_Excerpted data_:
+ + + + + + +

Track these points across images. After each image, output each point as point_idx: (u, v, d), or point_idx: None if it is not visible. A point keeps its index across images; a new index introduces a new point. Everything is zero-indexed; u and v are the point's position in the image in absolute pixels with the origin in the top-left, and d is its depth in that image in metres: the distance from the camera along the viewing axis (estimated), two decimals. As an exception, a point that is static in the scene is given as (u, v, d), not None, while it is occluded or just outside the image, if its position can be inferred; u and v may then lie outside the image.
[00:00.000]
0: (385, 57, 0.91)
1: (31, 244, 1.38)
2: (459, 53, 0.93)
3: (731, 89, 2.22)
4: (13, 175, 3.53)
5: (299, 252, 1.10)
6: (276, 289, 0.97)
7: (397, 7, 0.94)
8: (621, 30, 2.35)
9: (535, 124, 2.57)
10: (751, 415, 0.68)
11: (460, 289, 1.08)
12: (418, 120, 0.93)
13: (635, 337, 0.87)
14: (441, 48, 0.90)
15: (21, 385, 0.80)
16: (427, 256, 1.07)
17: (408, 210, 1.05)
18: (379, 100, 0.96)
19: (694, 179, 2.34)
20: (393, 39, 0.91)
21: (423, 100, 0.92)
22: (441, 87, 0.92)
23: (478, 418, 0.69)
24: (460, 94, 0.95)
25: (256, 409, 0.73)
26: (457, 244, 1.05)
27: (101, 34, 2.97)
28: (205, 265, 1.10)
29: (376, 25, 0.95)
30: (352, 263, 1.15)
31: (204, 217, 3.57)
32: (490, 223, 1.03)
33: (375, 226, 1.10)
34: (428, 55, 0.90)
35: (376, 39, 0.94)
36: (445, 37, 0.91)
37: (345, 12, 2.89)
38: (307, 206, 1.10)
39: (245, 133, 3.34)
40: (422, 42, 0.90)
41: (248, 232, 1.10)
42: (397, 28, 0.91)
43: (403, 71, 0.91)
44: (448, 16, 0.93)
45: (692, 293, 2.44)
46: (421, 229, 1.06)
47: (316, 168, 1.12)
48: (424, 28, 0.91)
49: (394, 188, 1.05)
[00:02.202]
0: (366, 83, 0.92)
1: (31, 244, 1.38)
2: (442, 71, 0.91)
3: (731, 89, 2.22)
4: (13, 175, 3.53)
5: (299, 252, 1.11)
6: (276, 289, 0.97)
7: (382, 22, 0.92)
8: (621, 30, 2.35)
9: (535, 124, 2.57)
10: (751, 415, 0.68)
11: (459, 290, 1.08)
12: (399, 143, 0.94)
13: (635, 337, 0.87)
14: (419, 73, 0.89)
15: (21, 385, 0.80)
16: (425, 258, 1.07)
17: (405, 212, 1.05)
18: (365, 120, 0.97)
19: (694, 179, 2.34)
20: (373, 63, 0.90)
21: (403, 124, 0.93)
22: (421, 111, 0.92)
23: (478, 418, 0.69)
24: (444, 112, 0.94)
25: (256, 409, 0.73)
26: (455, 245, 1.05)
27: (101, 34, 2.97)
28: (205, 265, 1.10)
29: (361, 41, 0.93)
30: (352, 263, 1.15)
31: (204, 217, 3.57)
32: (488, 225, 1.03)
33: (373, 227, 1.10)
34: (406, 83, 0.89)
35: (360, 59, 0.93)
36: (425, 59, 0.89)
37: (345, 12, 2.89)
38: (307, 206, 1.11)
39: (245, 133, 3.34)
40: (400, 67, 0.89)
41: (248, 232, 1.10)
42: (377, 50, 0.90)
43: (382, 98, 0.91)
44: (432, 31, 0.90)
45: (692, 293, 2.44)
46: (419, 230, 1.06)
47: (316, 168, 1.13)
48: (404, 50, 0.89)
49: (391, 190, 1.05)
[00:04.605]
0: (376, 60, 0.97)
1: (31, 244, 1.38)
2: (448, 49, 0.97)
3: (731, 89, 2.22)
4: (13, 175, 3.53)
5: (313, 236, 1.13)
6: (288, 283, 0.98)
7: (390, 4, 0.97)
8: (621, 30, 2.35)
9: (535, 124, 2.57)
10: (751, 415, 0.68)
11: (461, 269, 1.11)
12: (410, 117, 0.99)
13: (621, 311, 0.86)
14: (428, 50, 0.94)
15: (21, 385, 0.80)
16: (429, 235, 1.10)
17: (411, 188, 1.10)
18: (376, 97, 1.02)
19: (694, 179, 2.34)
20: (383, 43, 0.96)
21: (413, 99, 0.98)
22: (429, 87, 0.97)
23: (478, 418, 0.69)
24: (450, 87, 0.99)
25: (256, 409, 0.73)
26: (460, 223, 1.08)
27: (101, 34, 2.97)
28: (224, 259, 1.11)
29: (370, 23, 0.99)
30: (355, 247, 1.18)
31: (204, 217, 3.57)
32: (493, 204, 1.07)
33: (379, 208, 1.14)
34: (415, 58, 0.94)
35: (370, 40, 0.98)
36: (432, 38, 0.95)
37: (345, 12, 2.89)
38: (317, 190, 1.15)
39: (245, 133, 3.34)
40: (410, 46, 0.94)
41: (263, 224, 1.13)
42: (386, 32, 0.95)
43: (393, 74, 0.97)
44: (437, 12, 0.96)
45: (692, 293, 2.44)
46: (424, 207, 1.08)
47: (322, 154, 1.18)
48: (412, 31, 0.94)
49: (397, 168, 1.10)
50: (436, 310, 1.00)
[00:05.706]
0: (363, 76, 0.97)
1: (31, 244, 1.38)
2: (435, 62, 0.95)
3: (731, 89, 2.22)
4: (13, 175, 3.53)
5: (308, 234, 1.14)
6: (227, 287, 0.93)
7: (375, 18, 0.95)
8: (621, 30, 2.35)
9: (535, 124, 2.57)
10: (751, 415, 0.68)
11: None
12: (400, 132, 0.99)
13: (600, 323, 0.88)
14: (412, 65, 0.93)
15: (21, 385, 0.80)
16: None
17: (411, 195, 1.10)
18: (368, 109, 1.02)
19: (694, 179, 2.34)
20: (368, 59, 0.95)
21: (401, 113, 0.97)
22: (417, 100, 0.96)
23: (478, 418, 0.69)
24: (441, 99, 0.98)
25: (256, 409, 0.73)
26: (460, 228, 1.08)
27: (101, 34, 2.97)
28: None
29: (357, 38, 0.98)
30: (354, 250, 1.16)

+ + + + + + +

_What is needed_: Output the entire listing above without leaving out or altering anything.

_The completed task_:
Track these points across images. After each image, output each point as point_idx: (u, v, d), or point_idx: None if it is not visible. A point keeps its index across images; a new index introduces a new point. Everything is zero-indexed; u and v are the point's position in the image in absolute pixels with the origin in the top-left, and d is its depth in that image in metres: the distance from the camera along the viewing axis (estimated), two decimals. As an exception, a point that is static in the scene is given as (u, v, d), not None, while it is occluded or just outside the image, if its position can be inferred; u and v may then lie outside the image.
[00:00.000]
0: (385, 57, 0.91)
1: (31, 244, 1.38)
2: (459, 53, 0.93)
3: (731, 89, 2.22)
4: (13, 175, 3.53)
5: (299, 252, 1.10)
6: (276, 289, 0.97)
7: (397, 7, 0.94)
8: (621, 30, 2.35)
9: (535, 124, 2.57)
10: (751, 415, 0.68)
11: (460, 289, 1.08)
12: (418, 120, 0.93)
13: (635, 337, 0.87)
14: (441, 48, 0.90)
15: (21, 385, 0.80)
16: (427, 256, 1.07)
17: (408, 210, 1.05)
18: (379, 100, 0.96)
19: (694, 179, 2.34)
20: (393, 39, 0.91)
21: (423, 100, 0.92)
22: (441, 87, 0.92)
23: (478, 418, 0.69)
24: (460, 94, 0.95)
25: (256, 409, 0.73)
26: (457, 244, 1.05)
27: (101, 34, 2.97)
28: (205, 265, 1.10)
29: (376, 25, 0.95)
30: (352, 263, 1.15)
31: (204, 217, 3.57)
32: (490, 223, 1.03)
33: (375, 226, 1.10)
34: (428, 55, 0.90)
35: (376, 39, 0.94)
36: (445, 37, 0.91)
37: (345, 12, 2.89)
38: (307, 206, 1.10)
39: (245, 133, 3.34)
40: (422, 42, 0.90)
41: (248, 232, 1.10)
42: (397, 28, 0.91)
43: (403, 71, 0.91)
44: (448, 16, 0.93)
45: (692, 293, 2.44)
46: (421, 229, 1.06)
47: (316, 168, 1.12)
48: (424, 28, 0.91)
49: (394, 188, 1.05)
[00:02.202]
0: (366, 83, 0.92)
1: (31, 244, 1.38)
2: (442, 71, 0.91)
3: (731, 89, 2.22)
4: (13, 175, 3.53)
5: (299, 252, 1.11)
6: (276, 289, 0.97)
7: (382, 22, 0.92)
8: (621, 30, 2.35)
9: (535, 124, 2.57)
10: (751, 415, 0.68)
11: (459, 290, 1.08)
12: (399, 143, 0.94)
13: (635, 337, 0.87)
14: (419, 73, 0.89)
15: (21, 385, 0.80)
16: (425, 258, 1.07)
17: (405, 212, 1.05)
18: (365, 120, 0.97)
19: (694, 179, 2.34)
20: (373, 63, 0.90)
21: (403, 124, 0.93)
22: (421, 111, 0.92)
23: (478, 418, 0.69)
24: (444, 112, 0.94)
25: (256, 409, 0.73)
26: (455, 245, 1.05)
27: (101, 34, 2.97)
28: (205, 265, 1.10)
29: (361, 41, 0.93)
30: (352, 263, 1.15)
31: (204, 217, 3.57)
32: (488, 225, 1.03)
33: (373, 227, 1.10)
34: (406, 83, 0.89)
35: (360, 59, 0.93)
36: (425, 59, 0.89)
37: (345, 12, 2.89)
38: (307, 206, 1.11)
39: (245, 133, 3.34)
40: (400, 67, 0.89)
41: (248, 232, 1.10)
42: (377, 50, 0.90)
43: (382, 98, 0.91)
44: (432, 31, 0.90)
45: (692, 293, 2.44)
46: (419, 230, 1.06)
47: (316, 168, 1.13)
48: (404, 50, 0.89)
49: (391, 190, 1.05)
[00:04.605]
0: (376, 60, 0.97)
1: (31, 244, 1.38)
2: (448, 49, 0.97)
3: (731, 89, 2.22)
4: (13, 175, 3.53)
5: (313, 236, 1.13)
6: (288, 283, 0.98)
7: (390, 4, 0.97)
8: (621, 30, 2.35)
9: (535, 124, 2.57)
10: (751, 415, 0.68)
11: (461, 269, 1.11)
12: (410, 117, 0.99)
13: (621, 311, 0.86)
14: (428, 50, 0.94)
15: (21, 385, 0.80)
16: (429, 235, 1.10)
17: (411, 188, 1.10)
18: (376, 97, 1.02)
19: (694, 179, 2.34)
20: (383, 43, 0.96)
21: (413, 99, 0.98)
22: (429, 87, 0.97)
23: (478, 418, 0.69)
24: (450, 87, 0.99)
25: (256, 409, 0.73)
26: (460, 223, 1.08)
27: (101, 34, 2.97)
28: (224, 259, 1.11)
29: (370, 23, 0.99)
30: (355, 247, 1.18)
31: (204, 217, 3.57)
32: (493, 204, 1.07)
33: (379, 208, 1.14)
34: (415, 58, 0.94)
35: (370, 40, 0.98)
36: (432, 38, 0.95)
37: (345, 12, 2.89)
38: (317, 190, 1.15)
39: (245, 133, 3.34)
40: (410, 46, 0.94)
41: (263, 224, 1.13)
42: (386, 32, 0.95)
43: (393, 74, 0.97)
44: (437, 12, 0.96)
45: (692, 293, 2.44)
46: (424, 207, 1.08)
47: (322, 154, 1.18)
48: (412, 31, 0.94)
49: (397, 168, 1.10)
50: (436, 310, 1.00)
[00:05.706]
0: (363, 76, 0.97)
1: (31, 244, 1.38)
2: (435, 62, 0.95)
3: (731, 89, 2.22)
4: (13, 175, 3.53)
5: (308, 234, 1.14)
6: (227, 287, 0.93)
7: (375, 18, 0.95)
8: (621, 30, 2.35)
9: (535, 124, 2.57)
10: (751, 415, 0.68)
11: None
12: (400, 132, 0.99)
13: (600, 323, 0.88)
14: (412, 65, 0.93)
15: (21, 385, 0.80)
16: None
17: (411, 195, 1.10)
18: (368, 109, 1.02)
19: (694, 179, 2.34)
20: (368, 59, 0.95)
21: (401, 113, 0.97)
22: (417, 100, 0.96)
23: (478, 418, 0.69)
24: (441, 99, 0.98)
25: (256, 409, 0.73)
26: (460, 228, 1.08)
27: (101, 34, 2.97)
28: None
29: (357, 38, 0.98)
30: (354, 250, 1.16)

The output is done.